• _TASK DIRECTIONS_: As the answer, give every line of the records that includes the word "Device".

• _PROVIDED RECORDS_:
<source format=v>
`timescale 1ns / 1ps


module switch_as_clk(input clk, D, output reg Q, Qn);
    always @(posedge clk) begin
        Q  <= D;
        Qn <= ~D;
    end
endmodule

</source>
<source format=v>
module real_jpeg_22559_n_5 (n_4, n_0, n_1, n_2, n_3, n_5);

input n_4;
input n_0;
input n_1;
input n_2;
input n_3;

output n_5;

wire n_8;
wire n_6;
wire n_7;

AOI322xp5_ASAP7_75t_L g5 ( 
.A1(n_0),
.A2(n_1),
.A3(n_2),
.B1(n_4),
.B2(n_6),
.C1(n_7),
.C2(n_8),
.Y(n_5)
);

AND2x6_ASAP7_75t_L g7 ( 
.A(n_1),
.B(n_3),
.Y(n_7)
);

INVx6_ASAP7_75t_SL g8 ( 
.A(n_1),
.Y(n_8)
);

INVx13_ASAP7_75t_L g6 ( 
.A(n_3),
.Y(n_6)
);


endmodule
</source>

* * *

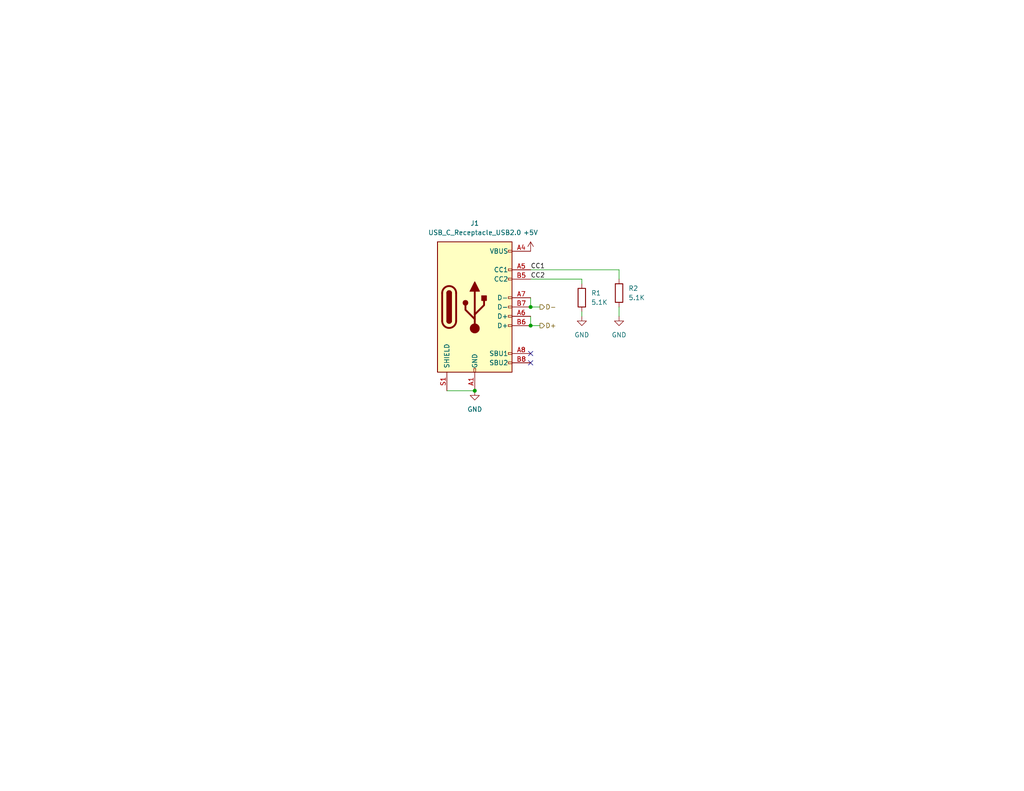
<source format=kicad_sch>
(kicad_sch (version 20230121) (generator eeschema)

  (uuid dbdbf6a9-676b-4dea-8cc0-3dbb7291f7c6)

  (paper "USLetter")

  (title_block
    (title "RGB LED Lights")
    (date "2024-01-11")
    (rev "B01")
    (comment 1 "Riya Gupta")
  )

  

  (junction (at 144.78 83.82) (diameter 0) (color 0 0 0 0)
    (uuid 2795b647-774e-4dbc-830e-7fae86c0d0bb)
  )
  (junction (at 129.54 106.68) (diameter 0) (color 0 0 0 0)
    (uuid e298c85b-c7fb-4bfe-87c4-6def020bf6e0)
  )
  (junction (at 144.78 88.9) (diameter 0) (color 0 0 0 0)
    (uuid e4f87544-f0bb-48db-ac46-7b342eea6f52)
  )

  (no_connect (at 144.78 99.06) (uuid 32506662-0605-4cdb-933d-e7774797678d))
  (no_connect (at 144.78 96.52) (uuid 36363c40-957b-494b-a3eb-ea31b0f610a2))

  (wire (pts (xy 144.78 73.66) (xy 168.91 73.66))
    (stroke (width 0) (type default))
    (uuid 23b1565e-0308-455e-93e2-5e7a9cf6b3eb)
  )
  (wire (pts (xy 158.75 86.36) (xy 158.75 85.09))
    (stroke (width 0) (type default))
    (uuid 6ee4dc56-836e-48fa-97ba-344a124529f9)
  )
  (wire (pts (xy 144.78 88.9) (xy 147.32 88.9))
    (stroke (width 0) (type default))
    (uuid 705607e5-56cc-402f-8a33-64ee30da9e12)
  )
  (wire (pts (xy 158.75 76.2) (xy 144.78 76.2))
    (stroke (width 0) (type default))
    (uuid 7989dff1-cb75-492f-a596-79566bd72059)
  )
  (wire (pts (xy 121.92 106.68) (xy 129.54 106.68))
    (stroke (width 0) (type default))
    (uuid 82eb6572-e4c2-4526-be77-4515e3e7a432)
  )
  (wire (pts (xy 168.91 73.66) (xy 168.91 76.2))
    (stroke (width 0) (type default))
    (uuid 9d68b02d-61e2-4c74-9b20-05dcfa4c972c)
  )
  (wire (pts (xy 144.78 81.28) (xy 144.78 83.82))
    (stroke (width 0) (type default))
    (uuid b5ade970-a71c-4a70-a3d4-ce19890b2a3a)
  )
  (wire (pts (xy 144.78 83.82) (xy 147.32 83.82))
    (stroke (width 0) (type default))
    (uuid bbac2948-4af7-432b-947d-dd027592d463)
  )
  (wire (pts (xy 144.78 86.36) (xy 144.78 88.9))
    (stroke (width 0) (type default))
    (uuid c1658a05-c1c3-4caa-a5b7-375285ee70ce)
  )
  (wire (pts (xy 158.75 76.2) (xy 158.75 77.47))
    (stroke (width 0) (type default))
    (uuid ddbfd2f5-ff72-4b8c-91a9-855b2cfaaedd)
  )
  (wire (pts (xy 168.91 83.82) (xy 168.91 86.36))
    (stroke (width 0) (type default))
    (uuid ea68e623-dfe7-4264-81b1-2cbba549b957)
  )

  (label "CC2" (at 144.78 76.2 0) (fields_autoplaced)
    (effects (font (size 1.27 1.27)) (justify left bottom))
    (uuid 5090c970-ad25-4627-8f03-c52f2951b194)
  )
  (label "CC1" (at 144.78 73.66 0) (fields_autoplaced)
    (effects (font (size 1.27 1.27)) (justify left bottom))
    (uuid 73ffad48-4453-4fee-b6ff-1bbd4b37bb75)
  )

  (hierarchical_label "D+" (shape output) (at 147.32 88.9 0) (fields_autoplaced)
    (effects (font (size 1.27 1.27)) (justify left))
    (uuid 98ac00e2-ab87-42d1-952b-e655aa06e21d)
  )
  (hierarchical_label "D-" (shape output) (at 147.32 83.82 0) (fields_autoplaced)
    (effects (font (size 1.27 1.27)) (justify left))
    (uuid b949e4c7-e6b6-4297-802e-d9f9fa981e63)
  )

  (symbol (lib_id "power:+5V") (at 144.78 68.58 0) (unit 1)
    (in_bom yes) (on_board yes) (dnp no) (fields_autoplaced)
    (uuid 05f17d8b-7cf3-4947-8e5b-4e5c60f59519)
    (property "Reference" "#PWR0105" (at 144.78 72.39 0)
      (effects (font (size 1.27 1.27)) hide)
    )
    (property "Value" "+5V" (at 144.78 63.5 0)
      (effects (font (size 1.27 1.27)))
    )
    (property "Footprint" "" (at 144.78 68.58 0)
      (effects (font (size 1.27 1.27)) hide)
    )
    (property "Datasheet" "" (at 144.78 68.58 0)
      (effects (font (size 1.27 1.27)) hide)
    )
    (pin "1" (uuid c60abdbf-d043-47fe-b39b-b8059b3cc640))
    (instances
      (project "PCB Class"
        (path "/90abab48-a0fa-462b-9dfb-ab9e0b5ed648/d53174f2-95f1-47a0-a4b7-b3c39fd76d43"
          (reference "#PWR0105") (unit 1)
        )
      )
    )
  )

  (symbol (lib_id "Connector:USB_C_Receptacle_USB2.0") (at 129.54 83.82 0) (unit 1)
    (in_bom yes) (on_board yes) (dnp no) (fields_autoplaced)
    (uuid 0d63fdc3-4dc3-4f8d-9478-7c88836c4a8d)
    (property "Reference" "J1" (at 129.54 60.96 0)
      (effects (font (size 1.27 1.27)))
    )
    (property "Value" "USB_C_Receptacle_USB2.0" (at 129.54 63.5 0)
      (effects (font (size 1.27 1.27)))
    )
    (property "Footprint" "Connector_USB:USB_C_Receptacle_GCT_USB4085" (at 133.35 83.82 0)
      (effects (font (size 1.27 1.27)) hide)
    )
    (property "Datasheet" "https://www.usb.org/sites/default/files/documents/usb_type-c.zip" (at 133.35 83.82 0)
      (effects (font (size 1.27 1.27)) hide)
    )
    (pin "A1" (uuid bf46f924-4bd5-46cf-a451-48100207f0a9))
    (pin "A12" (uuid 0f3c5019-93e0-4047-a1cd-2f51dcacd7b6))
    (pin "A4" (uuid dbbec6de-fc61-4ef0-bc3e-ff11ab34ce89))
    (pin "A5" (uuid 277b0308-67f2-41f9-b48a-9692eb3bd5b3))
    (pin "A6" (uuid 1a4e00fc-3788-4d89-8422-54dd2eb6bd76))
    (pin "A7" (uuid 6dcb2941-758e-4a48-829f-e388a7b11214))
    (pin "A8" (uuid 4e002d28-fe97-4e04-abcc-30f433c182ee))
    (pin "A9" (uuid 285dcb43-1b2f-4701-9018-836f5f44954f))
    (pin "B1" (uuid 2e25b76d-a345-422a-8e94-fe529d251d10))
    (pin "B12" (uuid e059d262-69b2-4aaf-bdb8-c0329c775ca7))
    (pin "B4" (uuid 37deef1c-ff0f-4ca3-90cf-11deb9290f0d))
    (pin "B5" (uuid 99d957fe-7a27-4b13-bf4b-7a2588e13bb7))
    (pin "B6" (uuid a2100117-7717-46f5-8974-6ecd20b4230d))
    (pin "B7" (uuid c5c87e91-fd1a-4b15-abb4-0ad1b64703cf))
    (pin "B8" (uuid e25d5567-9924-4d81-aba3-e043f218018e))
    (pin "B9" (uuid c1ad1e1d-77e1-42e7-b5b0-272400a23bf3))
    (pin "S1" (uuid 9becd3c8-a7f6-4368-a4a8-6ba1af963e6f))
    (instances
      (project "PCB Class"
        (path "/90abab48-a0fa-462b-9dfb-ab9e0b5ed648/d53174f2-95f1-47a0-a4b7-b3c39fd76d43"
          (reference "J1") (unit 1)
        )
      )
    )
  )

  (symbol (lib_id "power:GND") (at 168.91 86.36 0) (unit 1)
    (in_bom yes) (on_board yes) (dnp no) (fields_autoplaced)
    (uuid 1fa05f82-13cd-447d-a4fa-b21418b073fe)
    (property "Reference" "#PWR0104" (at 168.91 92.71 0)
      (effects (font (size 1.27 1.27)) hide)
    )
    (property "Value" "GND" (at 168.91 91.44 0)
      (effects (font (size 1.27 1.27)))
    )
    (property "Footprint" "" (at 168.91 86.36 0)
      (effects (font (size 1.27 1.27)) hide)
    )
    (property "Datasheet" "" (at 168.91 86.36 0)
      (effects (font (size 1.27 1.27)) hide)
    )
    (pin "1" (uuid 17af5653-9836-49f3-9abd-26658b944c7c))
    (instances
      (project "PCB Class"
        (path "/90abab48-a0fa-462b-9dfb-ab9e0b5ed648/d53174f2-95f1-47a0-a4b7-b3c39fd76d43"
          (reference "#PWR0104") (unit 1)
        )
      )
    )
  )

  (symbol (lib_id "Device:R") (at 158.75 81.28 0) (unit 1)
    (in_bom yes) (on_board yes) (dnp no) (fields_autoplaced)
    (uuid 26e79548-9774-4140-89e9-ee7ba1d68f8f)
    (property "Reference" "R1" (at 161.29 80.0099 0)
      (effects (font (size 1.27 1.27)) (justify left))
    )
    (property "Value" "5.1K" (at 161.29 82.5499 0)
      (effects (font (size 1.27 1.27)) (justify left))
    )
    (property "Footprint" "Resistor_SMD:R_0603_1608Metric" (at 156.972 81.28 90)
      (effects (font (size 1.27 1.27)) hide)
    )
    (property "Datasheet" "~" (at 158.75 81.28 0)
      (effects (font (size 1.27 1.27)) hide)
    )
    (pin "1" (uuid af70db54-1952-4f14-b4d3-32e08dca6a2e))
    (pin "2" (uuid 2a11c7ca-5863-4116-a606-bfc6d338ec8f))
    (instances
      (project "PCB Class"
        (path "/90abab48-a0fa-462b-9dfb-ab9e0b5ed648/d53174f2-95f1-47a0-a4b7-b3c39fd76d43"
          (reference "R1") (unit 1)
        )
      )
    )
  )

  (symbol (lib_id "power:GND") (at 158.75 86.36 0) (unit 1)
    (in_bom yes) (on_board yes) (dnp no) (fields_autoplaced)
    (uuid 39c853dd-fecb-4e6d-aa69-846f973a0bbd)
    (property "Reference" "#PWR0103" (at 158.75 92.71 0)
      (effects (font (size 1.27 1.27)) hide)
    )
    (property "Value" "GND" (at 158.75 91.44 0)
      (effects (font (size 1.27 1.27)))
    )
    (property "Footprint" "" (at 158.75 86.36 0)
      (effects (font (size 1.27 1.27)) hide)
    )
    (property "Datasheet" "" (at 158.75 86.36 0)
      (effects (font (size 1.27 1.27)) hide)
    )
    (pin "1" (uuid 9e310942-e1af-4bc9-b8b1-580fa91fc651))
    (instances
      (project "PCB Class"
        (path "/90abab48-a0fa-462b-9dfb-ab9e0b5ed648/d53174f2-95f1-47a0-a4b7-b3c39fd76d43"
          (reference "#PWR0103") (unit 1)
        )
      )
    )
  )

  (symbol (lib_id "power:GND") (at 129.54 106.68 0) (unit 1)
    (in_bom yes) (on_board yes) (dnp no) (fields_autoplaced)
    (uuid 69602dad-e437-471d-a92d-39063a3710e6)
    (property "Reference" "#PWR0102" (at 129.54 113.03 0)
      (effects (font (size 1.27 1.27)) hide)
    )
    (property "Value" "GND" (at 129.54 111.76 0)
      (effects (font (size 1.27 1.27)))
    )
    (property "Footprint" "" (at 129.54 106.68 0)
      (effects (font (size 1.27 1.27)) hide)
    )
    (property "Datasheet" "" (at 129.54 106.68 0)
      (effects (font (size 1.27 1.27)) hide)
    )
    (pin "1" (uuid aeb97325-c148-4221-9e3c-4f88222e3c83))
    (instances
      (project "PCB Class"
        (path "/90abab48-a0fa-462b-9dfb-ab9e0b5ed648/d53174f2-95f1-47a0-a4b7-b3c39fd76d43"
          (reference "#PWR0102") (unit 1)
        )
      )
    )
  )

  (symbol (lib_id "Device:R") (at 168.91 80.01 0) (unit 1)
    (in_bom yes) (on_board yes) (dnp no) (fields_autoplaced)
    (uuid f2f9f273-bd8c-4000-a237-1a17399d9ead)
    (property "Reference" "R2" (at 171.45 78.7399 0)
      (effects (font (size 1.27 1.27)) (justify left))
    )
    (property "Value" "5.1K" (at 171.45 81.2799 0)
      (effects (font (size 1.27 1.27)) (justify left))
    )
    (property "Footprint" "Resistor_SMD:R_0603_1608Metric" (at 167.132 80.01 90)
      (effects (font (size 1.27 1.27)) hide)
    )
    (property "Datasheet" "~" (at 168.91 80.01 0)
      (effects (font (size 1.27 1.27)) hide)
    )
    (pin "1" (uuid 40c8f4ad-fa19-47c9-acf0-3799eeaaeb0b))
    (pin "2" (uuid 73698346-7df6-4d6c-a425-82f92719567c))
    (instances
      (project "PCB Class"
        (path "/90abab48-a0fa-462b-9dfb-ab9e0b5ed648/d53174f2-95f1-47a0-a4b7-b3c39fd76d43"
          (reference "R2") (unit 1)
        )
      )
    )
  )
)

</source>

* * *

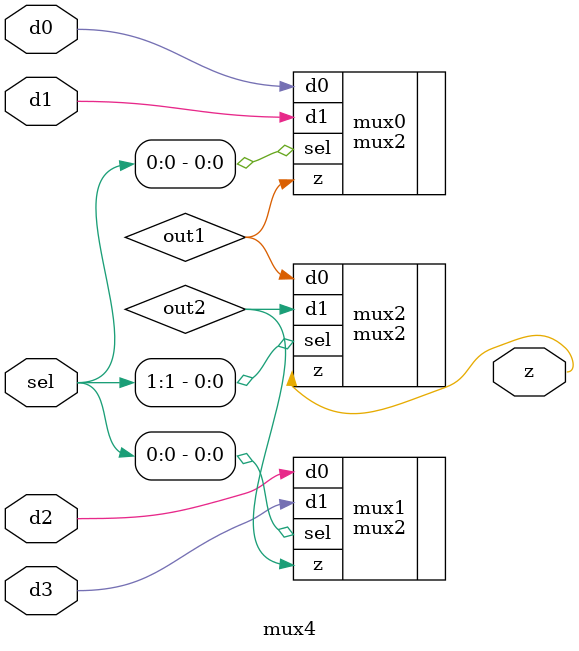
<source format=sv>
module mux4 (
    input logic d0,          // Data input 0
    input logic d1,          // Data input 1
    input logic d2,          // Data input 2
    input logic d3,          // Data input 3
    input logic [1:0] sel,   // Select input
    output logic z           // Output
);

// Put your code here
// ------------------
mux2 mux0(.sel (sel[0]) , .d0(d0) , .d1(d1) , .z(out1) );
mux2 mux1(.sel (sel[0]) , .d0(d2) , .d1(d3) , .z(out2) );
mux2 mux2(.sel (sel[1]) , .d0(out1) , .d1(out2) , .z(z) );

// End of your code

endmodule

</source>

• _WRITTEN RESPONSE_:
  (symbol (lib_id "Device:R") (at 158.75 81.28 0) (unit 1)
  (symbol (lib_id "Device:R") (at 168.91 80.01 0) (unit 1)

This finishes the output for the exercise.